If everything is correct, we will see the result of confusion matrix and we will see that the model will predict the test set all correctly, and the result shoud be:
![Image of Confusion](https://i.imgur.com/hJXrFAm.jpg)

### Extension 

It seems that our model performs very well. But we are not only satisfied with this. And you can search for some more test data to see if our model could classify it correctly. And I am choosing a speech article of Trump on the Internet and let it be my test data. And see if our model could correctly classify it into RED. The article is chosen from http://www.cnn.com/2017/02/28/politics/donald-trump-speech-transcript-full-text/index.html

In [8]:
trump_article = get_list_articles_from_file("trump.txt")[0]
trump_article = trump_article.upper()
words_list, party = get_word_list_and_party_from_article(trump_article)
prediction, predict_blue, predict_red = naive_bayes_predict(words_list, prob_blue, prob_red, dict_blue, dict_red, vocabulary, 0.1)
print('The prediction of this article is: ', prediction)

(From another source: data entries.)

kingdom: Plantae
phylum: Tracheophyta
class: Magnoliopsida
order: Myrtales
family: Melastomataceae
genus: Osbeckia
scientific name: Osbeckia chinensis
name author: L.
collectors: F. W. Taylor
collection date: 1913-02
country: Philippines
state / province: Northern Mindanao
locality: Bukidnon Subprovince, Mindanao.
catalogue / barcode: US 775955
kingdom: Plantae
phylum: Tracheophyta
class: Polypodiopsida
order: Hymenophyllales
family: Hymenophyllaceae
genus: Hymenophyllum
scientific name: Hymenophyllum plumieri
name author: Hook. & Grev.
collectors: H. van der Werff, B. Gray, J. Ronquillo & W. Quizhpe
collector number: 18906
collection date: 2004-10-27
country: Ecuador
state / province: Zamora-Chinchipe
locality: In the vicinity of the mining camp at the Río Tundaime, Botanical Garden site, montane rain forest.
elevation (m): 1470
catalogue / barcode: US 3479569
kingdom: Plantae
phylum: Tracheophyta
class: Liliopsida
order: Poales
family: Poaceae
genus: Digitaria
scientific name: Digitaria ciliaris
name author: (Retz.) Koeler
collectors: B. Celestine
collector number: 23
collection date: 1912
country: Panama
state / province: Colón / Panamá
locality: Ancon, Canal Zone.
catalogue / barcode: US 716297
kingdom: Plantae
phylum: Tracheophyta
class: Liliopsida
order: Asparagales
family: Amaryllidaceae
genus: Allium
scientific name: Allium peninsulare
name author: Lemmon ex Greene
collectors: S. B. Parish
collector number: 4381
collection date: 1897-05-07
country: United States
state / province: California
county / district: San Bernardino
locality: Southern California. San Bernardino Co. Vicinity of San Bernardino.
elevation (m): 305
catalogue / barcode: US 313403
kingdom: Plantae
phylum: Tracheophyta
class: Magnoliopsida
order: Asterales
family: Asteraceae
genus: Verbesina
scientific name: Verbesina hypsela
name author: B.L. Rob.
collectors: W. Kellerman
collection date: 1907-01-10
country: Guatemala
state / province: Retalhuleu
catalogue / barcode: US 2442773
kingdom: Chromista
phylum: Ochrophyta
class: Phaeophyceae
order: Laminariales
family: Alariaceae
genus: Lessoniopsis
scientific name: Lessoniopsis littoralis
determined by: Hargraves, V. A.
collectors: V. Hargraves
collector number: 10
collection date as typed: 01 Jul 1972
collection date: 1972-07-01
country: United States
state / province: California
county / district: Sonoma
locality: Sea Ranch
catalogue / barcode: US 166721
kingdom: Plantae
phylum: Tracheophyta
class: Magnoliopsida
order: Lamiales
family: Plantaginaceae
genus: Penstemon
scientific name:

The prediction of this article is:  RED


Oh yeah, we will see from the result that our model successfully classified it into RED. This is so interesting. And if you are interested about this, you could search for more party representatives' speech texts and send it to our model and see if it predicts correctly.

### Conclusion

The Data Science is very interesting and beautiful. It is like a very extensive sea and what we learned is just a like a small island. Our Naive Bayes model is very simple and there is still a lot of things to do research. In Natural Language Processing, removing stop words, building n-gram models and tokenize of words (depends->depend) are some famous notes which could improve the performance of the model, but we do not realize in this tutorial. If you are interesting about this, you could just add these important notes by yourself and see if it works. Also, there are a lot of interesting courses in Language Technology Institute are waiting for you to register.

Also, you could realize the model easily from some external libraries, but I hope in the process of learning data science, it is very important to realize it without any external help. This would be very helpful to your knowledge and growth to an excellent data scientist.